If I run test-OutlookWebServices on EX2013, I get failure on the autodiscover test and "skipped" on the remaining ones. Specifically, I get this error:
System.Net.WebException: The remote server returned an error: (401) Unauthorized.
at System.Net.HttpWebRequest.GetResponse()
at
Microsoft.Exchange.Management.SystemConfigurationTasks.ServiceValidatorBase.InternalInvoke()
at
Microsoft.Exchange.Management.SystemConfigurationTasks.ServiceValidatorBase.Invoke()
If I run test-OutlookWebServices on EX2007, I would get the same result until I disabled loopback check (as a test) per the article athttp://support2.microsoft.com/default.aspx?id=896861. With the loopback check disabled on EX2007 I get further, but then there's an error 1013 that says, "[EXPR]-Error when connecting to https://mail.maildomain.com/Rpc received the error The server committed a protocol violation. Section=ResponseStatusLine". This is followed by an error 1017 about contacting the RPC/HTTP service at the same address.
I've disabled IPv6 on the EX2007 server since it has been suggested as a possible culprit in this kind of scenario (seehttps://support.microsoft.com/kb/2794253?wa=wsignin1.0).
I've also tried modifying the hosts file on both the client and EX2013 in an effort to connect to it directly (autodiscover and all internal mail server names pointing to EX2013, bypassing EX2007 altogether), but I get the same result.
Domain names are as follows (modified to protect my client):
Old server: EX2007.internal-domain.org
New server: EX2013.internal-domain.org
E-mail addresses: <user>@email-domain.com
External: mail.external-domain.com
SCP (both servers): https://autodiscover.email-domain.com/autodiscover/autodiscover.xml
Yes, that's three different domain names we're dealing with.
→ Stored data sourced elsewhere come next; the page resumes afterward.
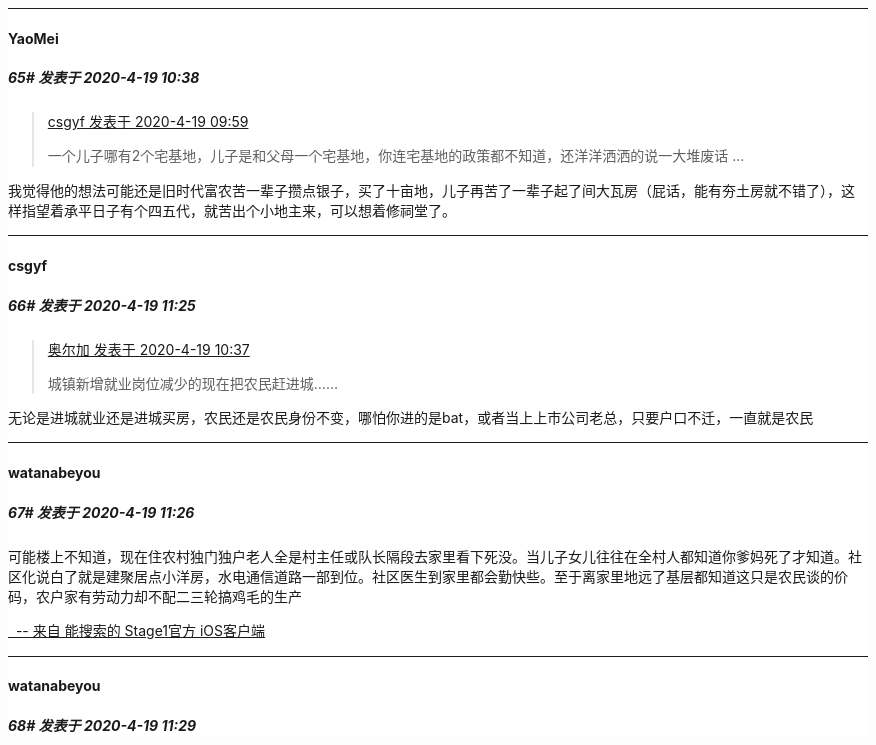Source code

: 





*****

####  YaoMei  
##### 65#       发表于 2020-4-19 10:38



<blockquote><a href="httphttps://bbs.saraba1st.com/2b/forum.php?mod=redirect&amp;goto=findpost&amp;pid=47131130&amp;ptid=1924853" target="_blank">csgyf 发表于 2020-4-19 09:59</a>

一个儿子哪有2个宅基地，儿子是和父母一个宅基地，你连宅基地的政策都不知道，还洋洋洒洒的说一大堆废话 ...</blockquote>
我觉得他的想法可能还是旧时代富农苦一辈子攒点银子，买了十亩地，儿子再苦了一辈子起了间大瓦房（屁话，能有夯土房就不错了），这样指望着承平日子有个四五代，就苦出个小地主来，可以想着修祠堂了。







*****

####  csgyf  
##### 66#       发表于 2020-4-19 11:25



<blockquote><a href="httphttps://bbs.saraba1st.com/2b/forum.php?mod=redirect&amp;goto=findpost&amp;pid=47131395&amp;ptid=1924853" target="_blank">奥尔加 发表于 2020-4-19 10:37</a>

城镇新增就业岗位减少的现在把农民赶进城……</blockquote>
无论是进城就业还是进城买房，农民还是农民身份不变，哪怕你进的是bat，或者当上上市公司老总，只要户口不迁，一直就是农民







*****

####  watanabeyou  
##### 67#       发表于 2020-4-19 11:26




可能楼上不知道，现在住农村独门独户老人全是村主任或队长隔段去家里看下死没。当儿子女儿往往在全村人都知道你爹妈死了才知道。社区化说白了就是建聚居点小洋房，水电通信道路一部到位。社区医生到家里都会勤快些。至于离家里地远了基层都知道这只是农民谈的价码，农户家有劳动力却不配二三轮搞鸡毛的生产

[  -- 来自 能搜索的 Stage1官方 iOS客户端](https://itunes.apple.com/fi/app/saraba1st/id1221237470?mt=8)







*****

####  watanabeyou  
##### 68#       发表于 2020-4-19 11:29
It's not my choice to do it that way, but it's what we've got in place. Outlook Anywhere is not being used externally, though, so that simplifies things somewhat.
The following is in the SSL certificate:
mail.external-domain.com (and this is the certificate name)
EX2007.internal-domain.org
EX2013.internal-domain.org
autodiscover.email-domain.com
Internally I have split DNS to point mail.external-domain.com to the EX2007 server. The autodiscover.email-domain.com address points to the EX2007 server, but as I said above, I tried pointing that name to EX2013, and it made no difference I could see.
I figure I must be missing a permissions issue or a domain name mixup somewhere, but nothing I've tried has fixed it, and I've hit a dead end on knowledge base articles and existing answers I've found in support forums. Anybody have any ideas?